## [Objective]
Could you lay out the listing as a two-column CSV with the headers input and output, giving each text and its answer one row, with each field quoted and line breaks replaced by spaces? Begin at the line that has "Document page, 1654x931 pixels.", and stop after the line that has "title Acknowledgements [82, 37, 1571, 193]".

## [Supplied data]

>> begin

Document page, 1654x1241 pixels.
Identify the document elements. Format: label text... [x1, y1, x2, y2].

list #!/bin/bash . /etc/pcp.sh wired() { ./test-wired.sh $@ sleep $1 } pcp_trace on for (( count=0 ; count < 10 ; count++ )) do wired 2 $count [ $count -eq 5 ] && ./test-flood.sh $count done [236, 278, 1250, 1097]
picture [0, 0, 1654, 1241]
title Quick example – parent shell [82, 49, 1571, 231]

>> end
>> begin

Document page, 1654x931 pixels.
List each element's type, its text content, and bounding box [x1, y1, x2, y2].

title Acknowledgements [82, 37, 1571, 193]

>> end

## [Output]
input,output
"Document page, 1654x931 pixels. List each element's type, its text content, and bounding box [x1, y1, x2, y2].","title Acknowledgements [82, 37, 1571, 193]"